#### [EXERCISE DIRECTIONS]
Pick out each line of the listing that contains the word "cycle" and copy those lines.

** GIVEN RECORDS follows **

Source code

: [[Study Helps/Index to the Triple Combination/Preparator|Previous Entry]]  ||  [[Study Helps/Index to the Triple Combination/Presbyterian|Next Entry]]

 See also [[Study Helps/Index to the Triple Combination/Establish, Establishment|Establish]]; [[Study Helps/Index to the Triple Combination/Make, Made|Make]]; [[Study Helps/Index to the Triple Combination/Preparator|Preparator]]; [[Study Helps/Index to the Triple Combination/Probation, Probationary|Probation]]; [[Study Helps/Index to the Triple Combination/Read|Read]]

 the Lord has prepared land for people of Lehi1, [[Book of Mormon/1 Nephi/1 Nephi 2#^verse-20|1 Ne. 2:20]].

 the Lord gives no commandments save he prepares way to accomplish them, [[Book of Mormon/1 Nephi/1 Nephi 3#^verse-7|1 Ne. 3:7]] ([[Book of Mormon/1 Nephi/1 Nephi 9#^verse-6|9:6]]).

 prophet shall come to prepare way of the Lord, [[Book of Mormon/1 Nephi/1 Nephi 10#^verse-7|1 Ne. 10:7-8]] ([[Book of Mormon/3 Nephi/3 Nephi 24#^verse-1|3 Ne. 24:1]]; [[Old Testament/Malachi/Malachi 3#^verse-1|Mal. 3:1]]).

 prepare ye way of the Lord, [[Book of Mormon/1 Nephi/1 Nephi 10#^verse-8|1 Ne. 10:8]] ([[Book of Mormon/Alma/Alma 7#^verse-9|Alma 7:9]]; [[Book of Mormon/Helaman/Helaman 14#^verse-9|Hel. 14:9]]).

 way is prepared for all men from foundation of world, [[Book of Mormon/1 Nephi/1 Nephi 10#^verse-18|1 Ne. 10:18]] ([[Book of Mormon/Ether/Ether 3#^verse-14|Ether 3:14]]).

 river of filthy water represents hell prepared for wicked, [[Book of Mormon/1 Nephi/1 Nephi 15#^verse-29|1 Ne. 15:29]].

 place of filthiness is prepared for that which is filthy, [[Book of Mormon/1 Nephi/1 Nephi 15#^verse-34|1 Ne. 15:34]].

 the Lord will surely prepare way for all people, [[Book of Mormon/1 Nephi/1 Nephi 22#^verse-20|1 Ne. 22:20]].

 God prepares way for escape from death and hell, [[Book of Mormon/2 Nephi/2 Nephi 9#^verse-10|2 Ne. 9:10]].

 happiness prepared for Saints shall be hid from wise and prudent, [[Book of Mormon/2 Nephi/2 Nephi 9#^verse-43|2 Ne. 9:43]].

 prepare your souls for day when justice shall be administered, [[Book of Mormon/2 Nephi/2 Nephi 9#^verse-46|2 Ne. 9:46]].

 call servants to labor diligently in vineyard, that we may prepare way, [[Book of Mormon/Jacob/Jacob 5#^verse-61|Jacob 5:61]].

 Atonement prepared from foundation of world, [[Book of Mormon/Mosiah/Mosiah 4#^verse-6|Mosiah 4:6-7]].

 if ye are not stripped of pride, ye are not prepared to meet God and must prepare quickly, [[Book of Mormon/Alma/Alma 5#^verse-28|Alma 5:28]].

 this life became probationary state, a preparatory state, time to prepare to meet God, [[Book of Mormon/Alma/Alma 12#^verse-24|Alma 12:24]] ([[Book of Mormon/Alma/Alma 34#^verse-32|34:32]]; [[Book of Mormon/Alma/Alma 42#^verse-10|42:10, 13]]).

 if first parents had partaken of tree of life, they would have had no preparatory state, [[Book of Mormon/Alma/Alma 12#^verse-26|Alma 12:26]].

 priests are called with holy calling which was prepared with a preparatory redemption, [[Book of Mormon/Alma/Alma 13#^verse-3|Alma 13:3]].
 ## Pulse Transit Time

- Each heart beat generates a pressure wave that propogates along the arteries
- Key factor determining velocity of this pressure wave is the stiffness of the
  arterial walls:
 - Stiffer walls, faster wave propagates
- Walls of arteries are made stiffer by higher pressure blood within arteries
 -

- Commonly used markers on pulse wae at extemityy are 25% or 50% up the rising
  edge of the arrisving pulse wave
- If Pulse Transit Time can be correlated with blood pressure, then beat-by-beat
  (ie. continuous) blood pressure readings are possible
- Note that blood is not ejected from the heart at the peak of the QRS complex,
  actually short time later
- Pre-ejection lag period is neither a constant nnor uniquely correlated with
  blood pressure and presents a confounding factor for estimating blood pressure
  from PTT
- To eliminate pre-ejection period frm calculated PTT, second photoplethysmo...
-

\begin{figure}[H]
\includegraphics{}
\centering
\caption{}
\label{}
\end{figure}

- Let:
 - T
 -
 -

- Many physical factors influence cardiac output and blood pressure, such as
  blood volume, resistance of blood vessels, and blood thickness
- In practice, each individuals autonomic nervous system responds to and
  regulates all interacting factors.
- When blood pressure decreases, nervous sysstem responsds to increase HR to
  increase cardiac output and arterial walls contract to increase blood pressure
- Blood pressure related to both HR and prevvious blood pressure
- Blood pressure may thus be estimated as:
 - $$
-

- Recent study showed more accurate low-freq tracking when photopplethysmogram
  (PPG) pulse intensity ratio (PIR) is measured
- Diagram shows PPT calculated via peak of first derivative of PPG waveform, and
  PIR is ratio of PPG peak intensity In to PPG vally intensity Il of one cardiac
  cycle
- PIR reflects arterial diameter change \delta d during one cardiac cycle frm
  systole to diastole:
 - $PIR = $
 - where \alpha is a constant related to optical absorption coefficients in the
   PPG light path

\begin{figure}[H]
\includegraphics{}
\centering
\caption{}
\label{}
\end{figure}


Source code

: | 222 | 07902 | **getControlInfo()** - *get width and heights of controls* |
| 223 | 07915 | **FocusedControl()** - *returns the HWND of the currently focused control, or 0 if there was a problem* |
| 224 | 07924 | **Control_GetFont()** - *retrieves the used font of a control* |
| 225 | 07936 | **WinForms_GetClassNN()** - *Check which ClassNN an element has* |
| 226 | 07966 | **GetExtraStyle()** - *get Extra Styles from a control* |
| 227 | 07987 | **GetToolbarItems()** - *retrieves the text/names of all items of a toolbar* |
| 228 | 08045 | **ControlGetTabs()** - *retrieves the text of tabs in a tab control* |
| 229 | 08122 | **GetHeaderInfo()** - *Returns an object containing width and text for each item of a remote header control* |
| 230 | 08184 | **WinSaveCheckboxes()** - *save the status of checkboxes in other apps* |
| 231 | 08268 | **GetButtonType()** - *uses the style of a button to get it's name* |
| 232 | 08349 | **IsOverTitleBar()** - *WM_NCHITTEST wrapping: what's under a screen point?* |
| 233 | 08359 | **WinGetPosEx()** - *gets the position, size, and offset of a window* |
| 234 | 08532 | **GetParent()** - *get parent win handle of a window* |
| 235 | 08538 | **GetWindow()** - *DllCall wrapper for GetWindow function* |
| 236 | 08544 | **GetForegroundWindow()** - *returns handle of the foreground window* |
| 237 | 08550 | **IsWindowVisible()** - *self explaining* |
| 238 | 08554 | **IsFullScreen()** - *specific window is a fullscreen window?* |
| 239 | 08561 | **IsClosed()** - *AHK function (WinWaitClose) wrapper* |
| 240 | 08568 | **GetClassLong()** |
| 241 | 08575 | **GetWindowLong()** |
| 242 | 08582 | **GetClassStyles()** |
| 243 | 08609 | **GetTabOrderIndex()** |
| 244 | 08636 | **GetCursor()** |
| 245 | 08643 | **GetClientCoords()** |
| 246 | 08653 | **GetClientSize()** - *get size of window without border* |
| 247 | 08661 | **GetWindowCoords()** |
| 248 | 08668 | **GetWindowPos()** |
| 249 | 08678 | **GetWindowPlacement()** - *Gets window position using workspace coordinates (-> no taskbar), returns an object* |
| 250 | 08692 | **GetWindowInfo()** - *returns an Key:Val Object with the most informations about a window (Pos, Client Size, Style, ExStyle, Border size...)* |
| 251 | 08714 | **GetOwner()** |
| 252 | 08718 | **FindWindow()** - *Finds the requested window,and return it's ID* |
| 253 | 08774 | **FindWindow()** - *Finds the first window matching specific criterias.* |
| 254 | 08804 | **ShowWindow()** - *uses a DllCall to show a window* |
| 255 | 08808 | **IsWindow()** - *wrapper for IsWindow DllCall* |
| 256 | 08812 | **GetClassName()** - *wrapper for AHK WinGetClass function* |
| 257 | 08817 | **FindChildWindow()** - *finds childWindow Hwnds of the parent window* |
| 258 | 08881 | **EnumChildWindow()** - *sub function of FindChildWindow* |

** End of GIVEN RECORDS **

#### [EXERCISE SOLUTION]
  cycle
- PIR reflects arterial diameter change \delta d during one cardiac cycle frm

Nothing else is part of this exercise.